O Cary Grant de Cada Dia #16 - The Philadelphia Story
“The Philadelphia Story”, de 1940, é o último de quatro filmes que Cary Grant e Katharine Hepburn fariam juntos. Curiosamente, foi o maior sucesso dos dois e o que livrou Katharine Hepburn da fama de veneno de bilheteria. Dirigidos novamente por George Cukor (de “Sylvia Scarlett” e, um dos meus favoritos, “Holiday”) o elenco conta também com James Stewart, aparentemente deslocado, mas, por isso mesmo, excelente.
O filme se passa nos dias que antecedem o segundo casamento da socialite Tracy (Hepburn), quando não bastando a falta de carisma e charme do noivo, tudo se complica um pouco mais com a chegada de seu ex-marido Dexter (Grant) e um repórter de tablóide, Mike (Stewart). Mike, na verdade, é um escritor digno, mas precisa trabalhar onde trabalha para poder se sustentar, muito diferente de Tracy que vive em extrema riqueza. Tracy, por sua vez, não consegue admitir as fraquezas dos outros e exige uma conduta irrepreensível de cada um. Foi justamente por isso que ela se separou de Dexter.

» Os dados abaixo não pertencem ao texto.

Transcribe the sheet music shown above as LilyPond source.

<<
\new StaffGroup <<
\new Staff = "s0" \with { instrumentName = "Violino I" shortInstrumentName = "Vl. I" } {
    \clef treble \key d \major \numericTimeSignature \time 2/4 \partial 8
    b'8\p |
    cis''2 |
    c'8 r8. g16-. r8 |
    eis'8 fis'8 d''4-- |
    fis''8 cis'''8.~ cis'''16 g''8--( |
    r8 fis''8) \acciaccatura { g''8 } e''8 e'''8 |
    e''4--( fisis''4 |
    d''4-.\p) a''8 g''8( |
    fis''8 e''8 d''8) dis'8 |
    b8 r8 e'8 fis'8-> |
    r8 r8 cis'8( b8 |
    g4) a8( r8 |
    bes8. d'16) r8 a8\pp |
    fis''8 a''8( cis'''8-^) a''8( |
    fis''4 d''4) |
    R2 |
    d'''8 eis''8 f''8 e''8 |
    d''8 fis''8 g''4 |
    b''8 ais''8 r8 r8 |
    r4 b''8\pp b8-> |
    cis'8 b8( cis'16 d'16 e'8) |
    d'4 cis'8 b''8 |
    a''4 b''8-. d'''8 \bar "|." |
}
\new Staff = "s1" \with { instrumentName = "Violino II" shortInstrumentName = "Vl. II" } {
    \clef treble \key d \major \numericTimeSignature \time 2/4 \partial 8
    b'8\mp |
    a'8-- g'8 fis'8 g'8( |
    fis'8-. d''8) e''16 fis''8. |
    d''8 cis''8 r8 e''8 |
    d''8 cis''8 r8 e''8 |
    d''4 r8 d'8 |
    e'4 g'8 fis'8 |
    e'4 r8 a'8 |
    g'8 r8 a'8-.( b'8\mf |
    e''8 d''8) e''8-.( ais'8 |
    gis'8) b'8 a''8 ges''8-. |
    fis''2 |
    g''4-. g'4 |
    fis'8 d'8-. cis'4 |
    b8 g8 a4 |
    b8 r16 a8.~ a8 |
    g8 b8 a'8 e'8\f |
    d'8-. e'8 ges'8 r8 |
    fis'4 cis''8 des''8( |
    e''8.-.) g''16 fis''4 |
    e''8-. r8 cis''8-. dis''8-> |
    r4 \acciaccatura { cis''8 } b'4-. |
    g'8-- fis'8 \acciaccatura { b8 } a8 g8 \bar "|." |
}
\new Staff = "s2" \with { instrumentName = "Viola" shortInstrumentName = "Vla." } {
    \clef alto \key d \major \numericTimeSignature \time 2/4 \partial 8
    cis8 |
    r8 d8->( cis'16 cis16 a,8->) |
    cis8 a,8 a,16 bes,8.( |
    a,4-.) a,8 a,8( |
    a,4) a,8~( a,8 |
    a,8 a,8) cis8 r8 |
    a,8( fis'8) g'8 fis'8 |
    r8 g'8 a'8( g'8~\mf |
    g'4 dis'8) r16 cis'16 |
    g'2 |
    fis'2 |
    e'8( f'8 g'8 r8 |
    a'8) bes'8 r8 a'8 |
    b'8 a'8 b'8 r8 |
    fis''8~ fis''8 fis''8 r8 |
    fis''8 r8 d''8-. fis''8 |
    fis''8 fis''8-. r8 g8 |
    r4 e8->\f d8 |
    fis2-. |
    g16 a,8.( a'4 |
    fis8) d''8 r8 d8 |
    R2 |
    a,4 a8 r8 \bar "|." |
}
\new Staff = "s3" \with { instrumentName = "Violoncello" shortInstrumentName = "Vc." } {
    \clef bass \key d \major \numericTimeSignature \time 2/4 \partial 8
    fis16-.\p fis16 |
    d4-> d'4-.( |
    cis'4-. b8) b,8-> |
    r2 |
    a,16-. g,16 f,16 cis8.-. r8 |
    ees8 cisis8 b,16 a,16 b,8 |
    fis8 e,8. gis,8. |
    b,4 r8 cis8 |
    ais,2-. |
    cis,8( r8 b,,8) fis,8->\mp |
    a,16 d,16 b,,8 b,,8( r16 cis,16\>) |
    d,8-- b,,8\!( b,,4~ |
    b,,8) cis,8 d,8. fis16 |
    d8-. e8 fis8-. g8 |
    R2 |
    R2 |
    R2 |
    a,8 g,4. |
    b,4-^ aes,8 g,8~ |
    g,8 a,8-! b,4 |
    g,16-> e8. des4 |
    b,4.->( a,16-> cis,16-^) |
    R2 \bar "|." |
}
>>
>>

Há em “The Philadelphia Story” uma certa temática de arrogância. Mike acha que Tracy leva uma vida privilegiada na alta sociedade, enquanto que Tracy acha que Mike é um esnobe intelectual. Apenas Dexter está pronto para aceitar as pessoas como elas realmente são, com falhas, preconceitos e tudo. E, apenas quando Tracy percebe que ela mesma é humana e que não está livre de cometer erros, é que ela pode compreender Dexter e voltar para o seu verdadeiro amor.
O filme todo parece orquestrado pelo personagem de Cary Grant, como se tudo acabasse exatamente da forma que ele queria, mas trata-se, na verdade, de um amadurecimento; Tracy realmente aprende a amar como deveria e isso só ocorre com algum sofrimento.
Uma curiosidade, Cary Grant doou todo o seu cachê deste filme para a British War Relief Society, uma organização humanitária com base nos Estados Unidos que enviava roupas, alimentos e remédios às pessoas na Grã-Bretanha durante a Segunda Guerra.